# [Task objective]
Write out each record exactly as given, but do not include the pictures.

(Dataset)

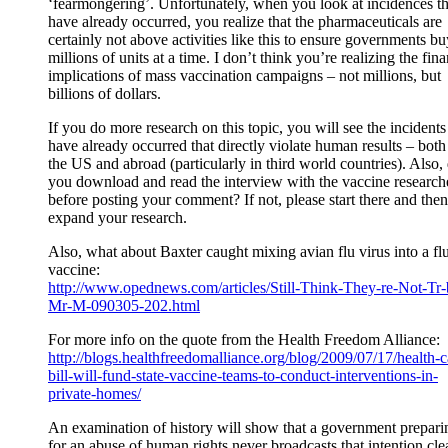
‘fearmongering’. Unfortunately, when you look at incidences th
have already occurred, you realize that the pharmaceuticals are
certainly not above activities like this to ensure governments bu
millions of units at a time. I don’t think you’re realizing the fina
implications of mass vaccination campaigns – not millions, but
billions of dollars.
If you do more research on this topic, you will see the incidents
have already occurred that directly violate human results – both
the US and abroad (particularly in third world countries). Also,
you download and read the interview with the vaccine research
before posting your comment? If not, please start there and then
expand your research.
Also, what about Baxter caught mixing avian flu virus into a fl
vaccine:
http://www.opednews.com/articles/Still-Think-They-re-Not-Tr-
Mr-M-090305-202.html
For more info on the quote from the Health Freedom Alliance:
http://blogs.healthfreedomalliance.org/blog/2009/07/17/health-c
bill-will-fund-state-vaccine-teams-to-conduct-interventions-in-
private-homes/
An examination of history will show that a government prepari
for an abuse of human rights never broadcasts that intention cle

(End Dataset)

# [Final answer]
‘fearmongering’. Unfortunately, when you look at incidences th
have already occurred, you realize that the pharmaceuticals are
certainly not above activities like this to ensure governments bu
millions of units at a time. I don’t think you’re realizing the fina
implications of mass vaccination campaigns – not millions, but
billions of dollars.
If you do more research on this topic, you will see the incidents
have already occurred that directly violate human results – both
the US and abroad (particularly in third world countries). Also,
you download and read the interview with the vaccine research
before posting your comment? If not, please start there and then
expand your research.
Also, what about Baxter caught mixing avian flu virus into a fl
vaccine:
http://www.opednews.com/articles/Still-Think-They-re-Not-Tr-
Mr-M-090305-202.html
For more info on the quote from the Health Freedom Alliance:
http://blogs.healthfreedomalliance.org/blog/2009/07/17/health-c
bill-will-fund-state-vaccine-teams-to-conduct-interventions-in-
private-homes/
An examination of history will show that a government prepari
for an abuse of human rights never broadcasts that intention cle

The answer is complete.